# TASK BRIEF
Give back exactly the lines of the data below, starting with the line that has "middle dip: (81, 521)" and going on through the line that has "thumb cmc: (440, 214)".

%%

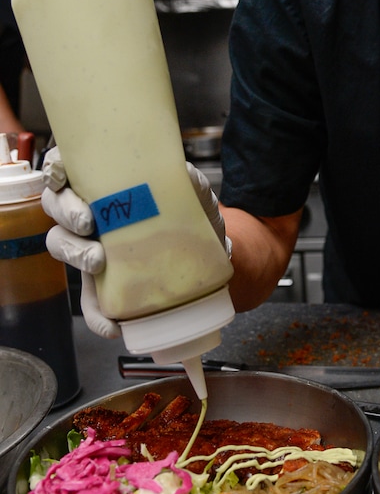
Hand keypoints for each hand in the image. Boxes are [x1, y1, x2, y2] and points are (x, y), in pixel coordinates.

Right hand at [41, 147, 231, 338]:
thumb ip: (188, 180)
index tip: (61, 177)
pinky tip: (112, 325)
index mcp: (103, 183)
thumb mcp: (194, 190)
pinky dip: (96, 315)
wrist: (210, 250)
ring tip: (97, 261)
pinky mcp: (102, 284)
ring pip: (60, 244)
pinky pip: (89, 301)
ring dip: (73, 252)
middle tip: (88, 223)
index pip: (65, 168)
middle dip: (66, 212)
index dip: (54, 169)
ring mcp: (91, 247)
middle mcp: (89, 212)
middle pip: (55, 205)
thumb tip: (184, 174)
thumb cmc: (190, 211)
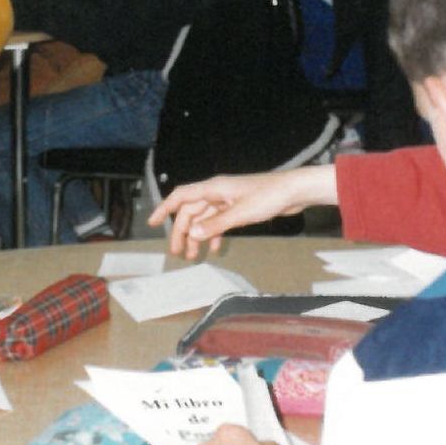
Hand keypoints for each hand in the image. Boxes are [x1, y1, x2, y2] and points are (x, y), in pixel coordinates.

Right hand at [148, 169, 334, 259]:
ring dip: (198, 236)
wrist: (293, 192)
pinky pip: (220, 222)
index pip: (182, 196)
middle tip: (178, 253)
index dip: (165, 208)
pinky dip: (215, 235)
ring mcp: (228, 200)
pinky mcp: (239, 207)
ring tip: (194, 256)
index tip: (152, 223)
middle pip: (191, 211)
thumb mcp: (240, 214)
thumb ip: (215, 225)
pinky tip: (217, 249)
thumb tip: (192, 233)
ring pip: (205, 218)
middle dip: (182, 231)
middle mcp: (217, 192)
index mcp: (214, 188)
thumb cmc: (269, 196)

%%
%%

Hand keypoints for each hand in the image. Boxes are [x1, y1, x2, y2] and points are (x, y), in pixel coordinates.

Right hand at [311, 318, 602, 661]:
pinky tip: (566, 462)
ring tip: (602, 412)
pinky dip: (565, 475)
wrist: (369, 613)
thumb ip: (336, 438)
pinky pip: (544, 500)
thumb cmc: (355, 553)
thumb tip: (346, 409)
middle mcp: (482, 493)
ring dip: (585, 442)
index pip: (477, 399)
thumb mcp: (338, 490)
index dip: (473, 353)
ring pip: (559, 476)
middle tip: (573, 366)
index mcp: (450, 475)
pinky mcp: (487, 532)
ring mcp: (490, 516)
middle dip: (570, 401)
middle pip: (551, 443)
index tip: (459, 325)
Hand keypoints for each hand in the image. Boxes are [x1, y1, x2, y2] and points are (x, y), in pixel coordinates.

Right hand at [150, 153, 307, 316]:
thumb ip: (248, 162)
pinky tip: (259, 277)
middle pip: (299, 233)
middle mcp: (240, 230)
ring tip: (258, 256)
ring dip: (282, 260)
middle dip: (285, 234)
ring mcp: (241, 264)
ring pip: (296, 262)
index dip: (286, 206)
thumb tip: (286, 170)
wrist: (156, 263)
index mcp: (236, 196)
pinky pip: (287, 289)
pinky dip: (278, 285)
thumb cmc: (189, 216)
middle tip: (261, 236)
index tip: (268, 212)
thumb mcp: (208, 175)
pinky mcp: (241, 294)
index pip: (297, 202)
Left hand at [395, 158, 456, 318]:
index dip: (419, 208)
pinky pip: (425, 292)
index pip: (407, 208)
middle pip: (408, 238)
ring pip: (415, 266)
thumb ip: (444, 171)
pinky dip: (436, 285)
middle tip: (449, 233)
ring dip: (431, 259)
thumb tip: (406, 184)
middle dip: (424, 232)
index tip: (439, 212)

%%
%%

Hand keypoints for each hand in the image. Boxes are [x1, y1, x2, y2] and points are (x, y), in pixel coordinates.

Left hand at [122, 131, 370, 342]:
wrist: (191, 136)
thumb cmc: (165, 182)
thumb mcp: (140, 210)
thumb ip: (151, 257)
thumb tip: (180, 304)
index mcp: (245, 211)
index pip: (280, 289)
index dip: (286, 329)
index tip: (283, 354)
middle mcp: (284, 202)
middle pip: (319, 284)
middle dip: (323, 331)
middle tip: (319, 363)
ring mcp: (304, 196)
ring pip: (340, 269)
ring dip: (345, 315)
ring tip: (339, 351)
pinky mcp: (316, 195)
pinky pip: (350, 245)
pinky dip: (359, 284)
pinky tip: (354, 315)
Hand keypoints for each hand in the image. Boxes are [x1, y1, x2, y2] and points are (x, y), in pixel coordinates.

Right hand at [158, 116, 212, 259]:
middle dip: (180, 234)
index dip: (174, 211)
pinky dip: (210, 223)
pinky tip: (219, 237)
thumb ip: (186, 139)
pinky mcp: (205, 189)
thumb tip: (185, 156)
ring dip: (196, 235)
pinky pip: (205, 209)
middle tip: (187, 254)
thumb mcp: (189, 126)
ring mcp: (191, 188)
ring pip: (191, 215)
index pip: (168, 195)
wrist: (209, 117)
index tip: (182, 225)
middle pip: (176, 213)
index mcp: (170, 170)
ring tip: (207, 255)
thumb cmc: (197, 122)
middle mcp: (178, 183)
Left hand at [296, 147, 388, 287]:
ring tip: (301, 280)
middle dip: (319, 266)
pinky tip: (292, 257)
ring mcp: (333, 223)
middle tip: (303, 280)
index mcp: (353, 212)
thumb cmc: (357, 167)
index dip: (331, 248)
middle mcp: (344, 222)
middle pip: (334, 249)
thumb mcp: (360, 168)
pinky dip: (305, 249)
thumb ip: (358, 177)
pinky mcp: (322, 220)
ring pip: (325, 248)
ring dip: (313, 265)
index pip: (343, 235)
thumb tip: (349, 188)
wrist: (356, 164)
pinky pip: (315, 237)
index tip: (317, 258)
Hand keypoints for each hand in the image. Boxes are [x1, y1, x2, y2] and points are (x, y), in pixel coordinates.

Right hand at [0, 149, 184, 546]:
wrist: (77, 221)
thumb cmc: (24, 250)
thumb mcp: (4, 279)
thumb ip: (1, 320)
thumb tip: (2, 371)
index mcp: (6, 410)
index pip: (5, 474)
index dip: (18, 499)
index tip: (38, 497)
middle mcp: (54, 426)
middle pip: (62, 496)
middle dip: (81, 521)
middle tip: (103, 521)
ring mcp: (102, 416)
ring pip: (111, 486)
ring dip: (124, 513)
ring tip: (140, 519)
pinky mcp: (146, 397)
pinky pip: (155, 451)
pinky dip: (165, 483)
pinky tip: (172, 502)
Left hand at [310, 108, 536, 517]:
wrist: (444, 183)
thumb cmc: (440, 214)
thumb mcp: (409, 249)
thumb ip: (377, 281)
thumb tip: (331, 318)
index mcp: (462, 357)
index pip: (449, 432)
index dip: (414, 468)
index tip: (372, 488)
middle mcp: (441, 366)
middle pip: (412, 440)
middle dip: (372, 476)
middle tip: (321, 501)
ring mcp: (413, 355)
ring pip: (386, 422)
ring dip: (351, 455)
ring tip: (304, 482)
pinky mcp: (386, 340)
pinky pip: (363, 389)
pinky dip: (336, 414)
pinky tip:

%%

# EXPECTED OUTPUT
middle dip: (81, 521)
middle tip: (103, 521)
ring mcp: (102, 416)
ring pip: (111, 486)
ring dip: (124, 513)
ring tip: (140, 519)
pinky mcp: (146, 397)
pinky pip: (155, 451)
pinky dip: (165, 483)
pinky tip: (172, 502)
Left hand at [310, 108, 536, 517]:
wrist: (444, 183)
thumb cmc: (440, 214)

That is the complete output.